- [COSA FARAI]:
1) Riporta testualmente la parte del brano sul kirpan che comincia con le parole "Corte di Cassazione, I" e si chiude con "della sua religione.".
2) Prosegui il brano sul kirpan dal punto in cui si interrompe.

- [BRANO FORNITO]:

▶

I costumi e i precetti religiosi del Paese di provenienza non legittimano la violazione della legge

Corte di Cassazione, I Sez. Pen.

Un lavoratore indiano di religione «Sikh», regolarmente presente in Italia, è stato condannato alla pena di Euro 2.000,00 di ammenda per il reato di porto abusivo di armi, nella specie il c.d. «kirpan», un coltello rituale della lunghezza complessiva di cm. 18,50 idoneo all’offesa per le sue caratteristiche, portato alla cintura. Il lavoratore si era rifiutato di consegnare l’arma alla Polizia che lo aveva fermato e si era difeso sostenendo che il suo possesso, al pari del turbante, costituiva l’adempimento di un precetto della sua religione.

◀

(Dati estratti da una raccolta)

▶

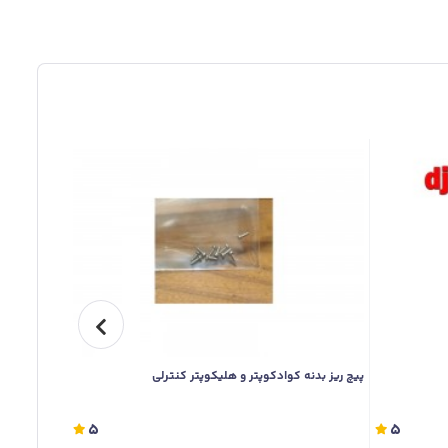
پیچ ریز بدنه کوادکوپتر و هلیکوپتر کنترلی
خرید اسپید کنت
5
5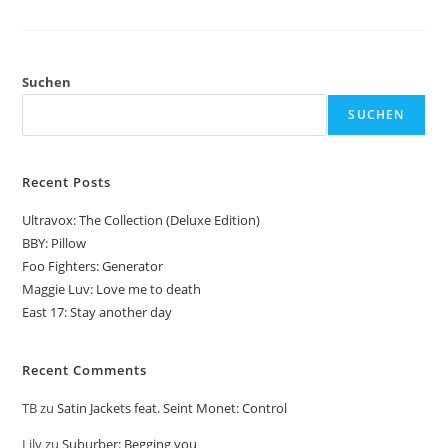
Champagne
Coast
Suchen
SUCHEN
Recent Posts
Ultravox: The Collection (Deluxe Edition)
BBY: Pillow
Foo Fighters: Generator
Maggie Luv: Love me to death
East 17: Stay another day
Recent Comments
TB
zu
Satin Jackets feat. Seint Monet: Control
Lily
zu
Suburber: Begging you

◀

- [RISPOSTE FORNITE]:
1)
Corte di Cassazione, I Sez. Pen.

Un lavoratore indiano di religione «Sikh», regolarmente presente in Italia, è stato condannato alla pena di Euro 2.000,00 di ammenda per il reato di porto abusivo di armi, nella specie il c.d. «kirpan», un coltello rituale della lunghezza complessiva di cm. 18,50 idoneo all’offesa per le sue caratteristiche, portato alla cintura. Il lavoratore si era rifiutato di consegnare l’arma alla Polizia che lo aveva fermato e si era difeso sostenendo che il suo possesso, al pari del turbante, costituiva l’adempimento di un precetto della sua religione.

2)
Come rilevato dai Giudici che si sono succeduti nell’esaminare la vicenda, le usanze religiose non possono superare i precetti delle norme penali dettate a fini di sicurezza pubblica. Secondo la Suprema Corte, in particolare, in una società multietnica la convivenza tra soggetti di etnia diversa richiede necessariamente l’identificazione di un nucleo comune in cui immigrati e società di accoglienza si debbono riconoscere. Se l’integrazione non impone l’abbandono della cultura di origine, il limite invalicabile è costituito dal rispetto della civiltà giuridica della società ospitante. L’immigrato è pertanto tenuto a conformare i propri valori a quelli del mondo occidentale in cui ha liberamente scelto di inserirsi e a verificare la compatibilità dei propri comportamenti con l’ordinamento giuridico che lo disciplina. Ad avviso della Corte, la decisione di stabilirsi in una società in cui i valori di riferimento sono diversi da quelli di provenienza ne impone il rispetto e non consente che l’attaccamento ai propri valori, seppure leciti nel paese di provenienza, porti alla violazione cosciente di quelli della società ospitante.